__Task statement__: After locating the line that contains "42: (209, 123)" in the data below, set down exactly that line and each one after it through the line that contains "126: (205, 124)", and nothing more.
[Opening Data extracts section]
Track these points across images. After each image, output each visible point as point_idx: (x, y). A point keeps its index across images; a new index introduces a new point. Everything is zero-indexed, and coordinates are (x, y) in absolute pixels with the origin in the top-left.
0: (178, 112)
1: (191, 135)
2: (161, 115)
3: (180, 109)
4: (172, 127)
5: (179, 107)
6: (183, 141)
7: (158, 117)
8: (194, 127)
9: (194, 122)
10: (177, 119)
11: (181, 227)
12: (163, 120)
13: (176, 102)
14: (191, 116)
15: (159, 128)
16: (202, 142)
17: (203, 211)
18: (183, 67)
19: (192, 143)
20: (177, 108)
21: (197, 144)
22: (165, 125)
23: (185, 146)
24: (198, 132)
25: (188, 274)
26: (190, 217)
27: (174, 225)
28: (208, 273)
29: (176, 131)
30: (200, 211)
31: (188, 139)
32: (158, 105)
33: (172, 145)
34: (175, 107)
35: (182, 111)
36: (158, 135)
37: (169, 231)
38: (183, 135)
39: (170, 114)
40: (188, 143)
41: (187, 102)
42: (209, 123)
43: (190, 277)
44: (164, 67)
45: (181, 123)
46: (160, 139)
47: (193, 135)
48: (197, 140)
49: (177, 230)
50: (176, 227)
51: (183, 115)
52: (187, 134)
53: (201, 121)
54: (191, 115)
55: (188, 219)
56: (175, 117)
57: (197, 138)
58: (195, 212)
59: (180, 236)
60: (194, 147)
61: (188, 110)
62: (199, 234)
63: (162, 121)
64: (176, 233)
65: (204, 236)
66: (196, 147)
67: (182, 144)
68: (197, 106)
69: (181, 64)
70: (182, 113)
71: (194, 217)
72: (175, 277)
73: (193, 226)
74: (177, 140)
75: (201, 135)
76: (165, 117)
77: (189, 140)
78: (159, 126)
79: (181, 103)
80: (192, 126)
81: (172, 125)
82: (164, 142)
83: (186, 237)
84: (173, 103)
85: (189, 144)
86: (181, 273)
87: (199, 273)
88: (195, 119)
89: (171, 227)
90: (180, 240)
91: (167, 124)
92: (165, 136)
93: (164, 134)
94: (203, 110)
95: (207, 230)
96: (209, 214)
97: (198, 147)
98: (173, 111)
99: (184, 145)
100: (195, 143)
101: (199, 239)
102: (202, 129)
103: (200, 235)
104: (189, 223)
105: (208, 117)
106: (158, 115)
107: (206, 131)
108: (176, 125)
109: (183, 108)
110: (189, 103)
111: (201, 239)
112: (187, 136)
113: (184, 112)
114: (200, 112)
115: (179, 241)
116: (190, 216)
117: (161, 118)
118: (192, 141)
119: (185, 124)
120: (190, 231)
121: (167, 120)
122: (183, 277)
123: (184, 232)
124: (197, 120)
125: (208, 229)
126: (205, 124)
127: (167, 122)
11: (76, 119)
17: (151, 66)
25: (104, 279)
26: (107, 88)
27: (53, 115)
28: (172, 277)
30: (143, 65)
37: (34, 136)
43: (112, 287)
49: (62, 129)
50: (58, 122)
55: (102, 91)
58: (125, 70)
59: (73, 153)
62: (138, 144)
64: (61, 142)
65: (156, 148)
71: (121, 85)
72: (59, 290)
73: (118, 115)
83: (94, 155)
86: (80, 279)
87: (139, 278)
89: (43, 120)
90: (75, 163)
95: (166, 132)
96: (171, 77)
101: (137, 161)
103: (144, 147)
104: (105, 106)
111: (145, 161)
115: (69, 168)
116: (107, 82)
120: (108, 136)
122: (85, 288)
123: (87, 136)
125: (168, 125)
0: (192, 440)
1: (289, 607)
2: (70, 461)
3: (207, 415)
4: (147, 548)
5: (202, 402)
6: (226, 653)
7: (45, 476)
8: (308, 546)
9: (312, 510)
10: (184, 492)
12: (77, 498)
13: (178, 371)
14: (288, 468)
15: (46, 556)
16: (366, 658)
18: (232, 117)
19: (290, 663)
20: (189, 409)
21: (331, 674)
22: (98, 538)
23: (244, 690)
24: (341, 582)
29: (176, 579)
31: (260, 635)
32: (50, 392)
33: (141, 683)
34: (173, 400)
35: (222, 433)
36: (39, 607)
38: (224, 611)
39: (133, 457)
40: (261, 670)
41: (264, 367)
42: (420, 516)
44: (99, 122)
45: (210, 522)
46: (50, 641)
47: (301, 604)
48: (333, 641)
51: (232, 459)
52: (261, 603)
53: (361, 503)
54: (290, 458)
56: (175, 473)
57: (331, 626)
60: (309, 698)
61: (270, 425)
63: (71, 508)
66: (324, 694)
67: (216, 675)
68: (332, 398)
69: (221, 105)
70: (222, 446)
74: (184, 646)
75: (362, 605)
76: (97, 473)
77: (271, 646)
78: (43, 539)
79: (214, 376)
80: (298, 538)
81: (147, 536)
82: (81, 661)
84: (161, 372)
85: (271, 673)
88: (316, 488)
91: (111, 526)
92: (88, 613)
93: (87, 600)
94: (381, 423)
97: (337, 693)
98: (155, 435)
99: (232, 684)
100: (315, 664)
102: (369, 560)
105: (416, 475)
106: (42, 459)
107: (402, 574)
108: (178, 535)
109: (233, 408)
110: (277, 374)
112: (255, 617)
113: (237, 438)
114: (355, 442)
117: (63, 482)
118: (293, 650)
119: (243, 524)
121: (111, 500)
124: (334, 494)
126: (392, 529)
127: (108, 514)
[Closing Data extracts section]
[Opening Data extracts section]
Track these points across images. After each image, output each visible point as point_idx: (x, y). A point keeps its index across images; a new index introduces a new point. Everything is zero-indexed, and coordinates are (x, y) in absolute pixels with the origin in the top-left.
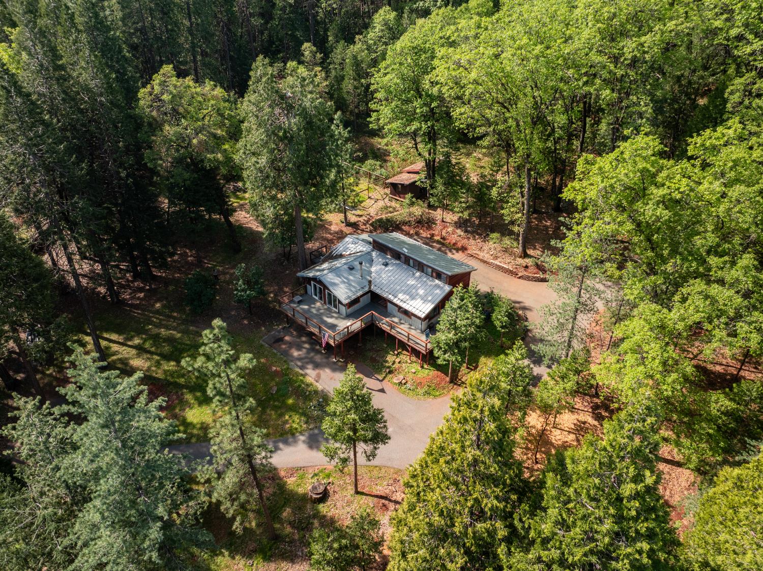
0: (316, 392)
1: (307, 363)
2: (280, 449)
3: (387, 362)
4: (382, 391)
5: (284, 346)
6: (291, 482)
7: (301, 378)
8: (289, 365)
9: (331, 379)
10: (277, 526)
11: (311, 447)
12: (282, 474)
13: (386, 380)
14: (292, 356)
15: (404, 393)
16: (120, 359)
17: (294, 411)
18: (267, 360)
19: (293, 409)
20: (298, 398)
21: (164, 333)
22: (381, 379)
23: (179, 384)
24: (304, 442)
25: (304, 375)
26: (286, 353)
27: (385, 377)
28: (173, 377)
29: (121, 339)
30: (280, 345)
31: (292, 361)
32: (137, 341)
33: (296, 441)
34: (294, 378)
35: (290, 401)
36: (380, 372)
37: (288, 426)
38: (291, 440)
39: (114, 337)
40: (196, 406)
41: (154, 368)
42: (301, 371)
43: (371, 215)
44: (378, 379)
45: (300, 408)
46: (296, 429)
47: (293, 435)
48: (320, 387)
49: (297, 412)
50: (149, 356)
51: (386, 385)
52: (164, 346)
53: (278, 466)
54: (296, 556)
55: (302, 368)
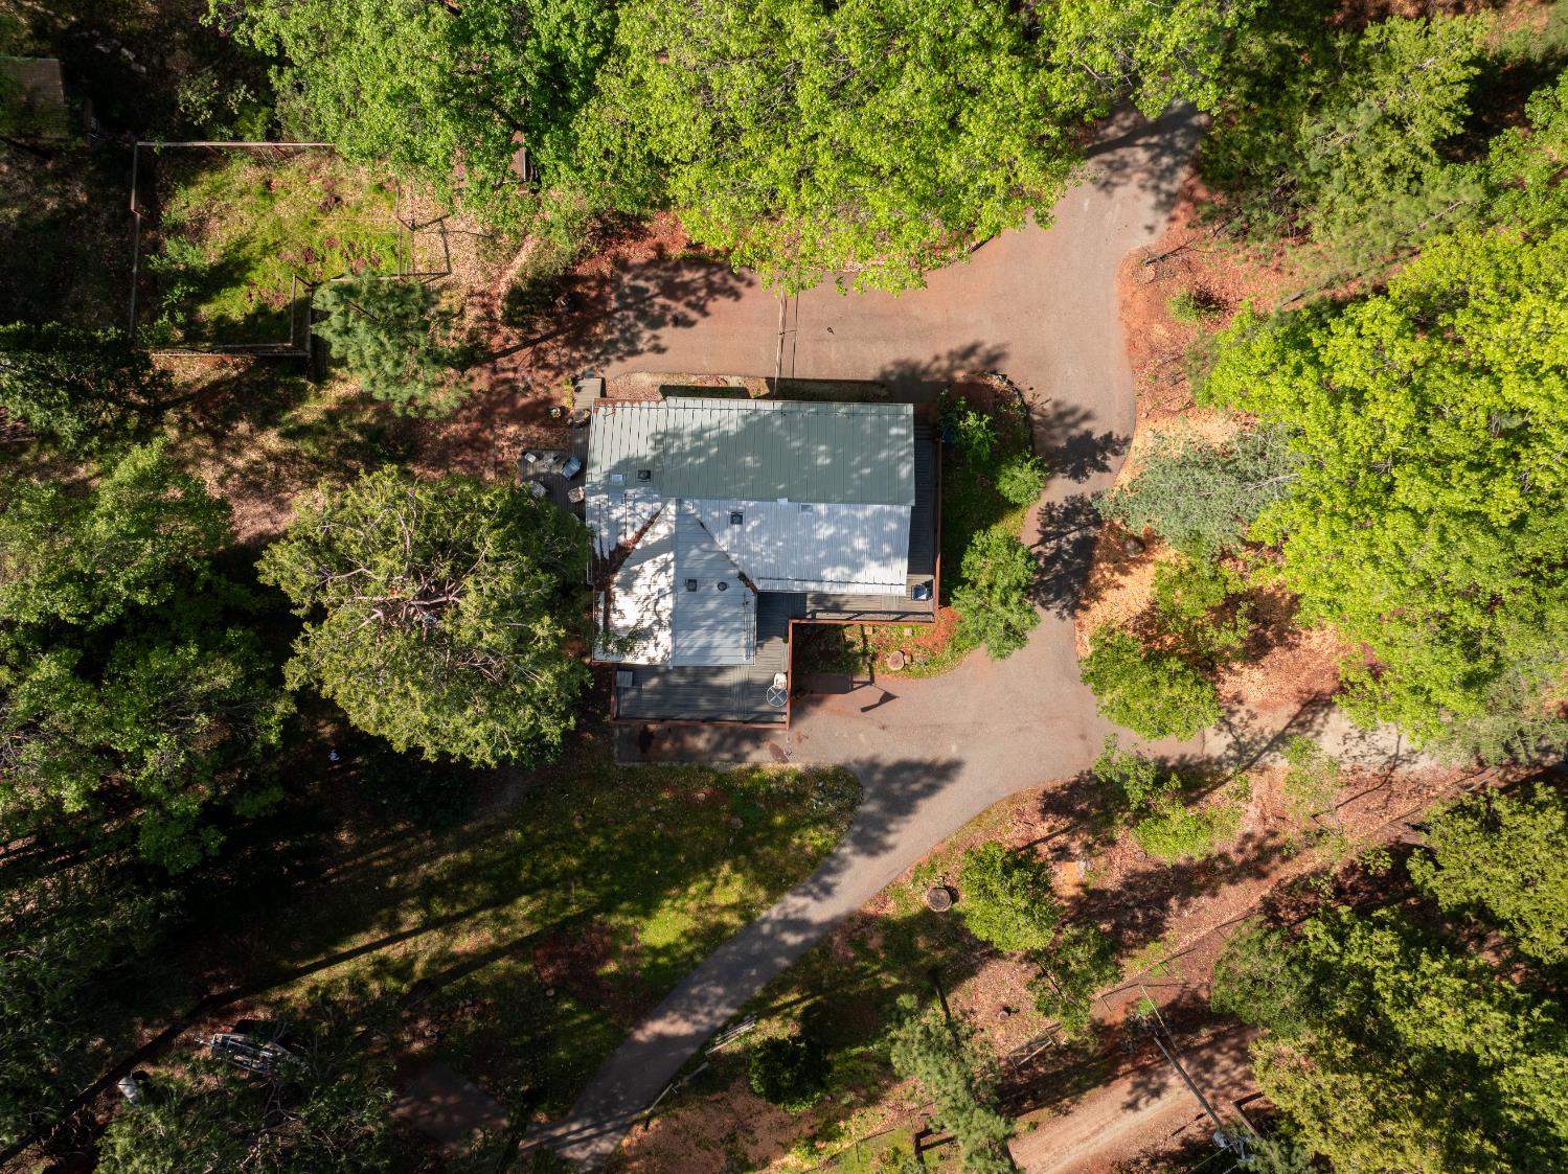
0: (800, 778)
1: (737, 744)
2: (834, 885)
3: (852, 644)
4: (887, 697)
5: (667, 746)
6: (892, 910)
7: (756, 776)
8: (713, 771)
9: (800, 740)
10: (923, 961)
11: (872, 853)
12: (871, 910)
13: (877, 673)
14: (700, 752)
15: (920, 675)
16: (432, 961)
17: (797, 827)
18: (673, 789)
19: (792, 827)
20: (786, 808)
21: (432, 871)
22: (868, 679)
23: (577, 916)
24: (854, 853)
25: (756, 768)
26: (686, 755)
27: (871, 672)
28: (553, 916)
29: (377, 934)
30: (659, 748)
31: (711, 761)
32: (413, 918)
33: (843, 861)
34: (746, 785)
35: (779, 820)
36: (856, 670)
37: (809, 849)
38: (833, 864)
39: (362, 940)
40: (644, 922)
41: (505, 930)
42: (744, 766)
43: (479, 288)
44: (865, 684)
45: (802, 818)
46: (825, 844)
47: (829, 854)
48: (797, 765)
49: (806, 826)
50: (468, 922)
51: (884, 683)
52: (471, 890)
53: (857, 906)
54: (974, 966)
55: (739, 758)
[Closing Data extracts section]
__Result__:
42: (209, 123)
43: (190, 277)
44: (164, 67)
45: (181, 123)
46: (160, 139)
47: (193, 135)
48: (197, 140)
49: (177, 230)
50: (176, 227)
51: (183, 115)
52: (187, 134)
53: (201, 121)
54: (191, 115)
55: (188, 219)
56: (175, 117)
57: (197, 138)
58: (195, 212)
59: (180, 236)
60: (194, 147)
61: (188, 110)
62: (199, 234)
63: (162, 121)
64: (176, 233)
65: (204, 236)
66: (196, 147)
67: (182, 144)
68: (197, 106)
69: (181, 64)
70: (182, 113)
71: (194, 217)
72: (175, 277)
73: (193, 226)
74: (177, 140)
75: (201, 135)
76: (165, 117)
77: (189, 140)
78: (159, 126)
79: (181, 103)
80: (192, 126)
81: (172, 125)
82: (164, 142)
83: (186, 237)
84: (173, 103)
85: (189, 144)
86: (181, 273)
87: (199, 273)
88: (195, 119)
89: (171, 227)
90: (180, 240)
91: (167, 124)
92: (165, 136)
93: (164, 134)
94: (203, 110)
95: (207, 230)
96: (209, 214)
97: (198, 147)
98: (173, 111)
99: (184, 145)
100: (195, 143)
101: (199, 239)
102: (202, 129)
103: (200, 235)
104: (189, 223)
105: (208, 117)
106: (158, 115)
107: (206, 131)
108: (176, 125)
109: (183, 108)
110: (189, 103)
111: (201, 239)
112: (187, 136)
113: (184, 112)
114: (200, 112)
115: (179, 241)
116: (190, 216)
117: (161, 118)
118: (192, 141)
119: (185, 124)
120: (190, 231)
121: (167, 120)
122: (183, 277)
123: (184, 232)
124: (197, 120)
125: (208, 229)
126: (205, 124)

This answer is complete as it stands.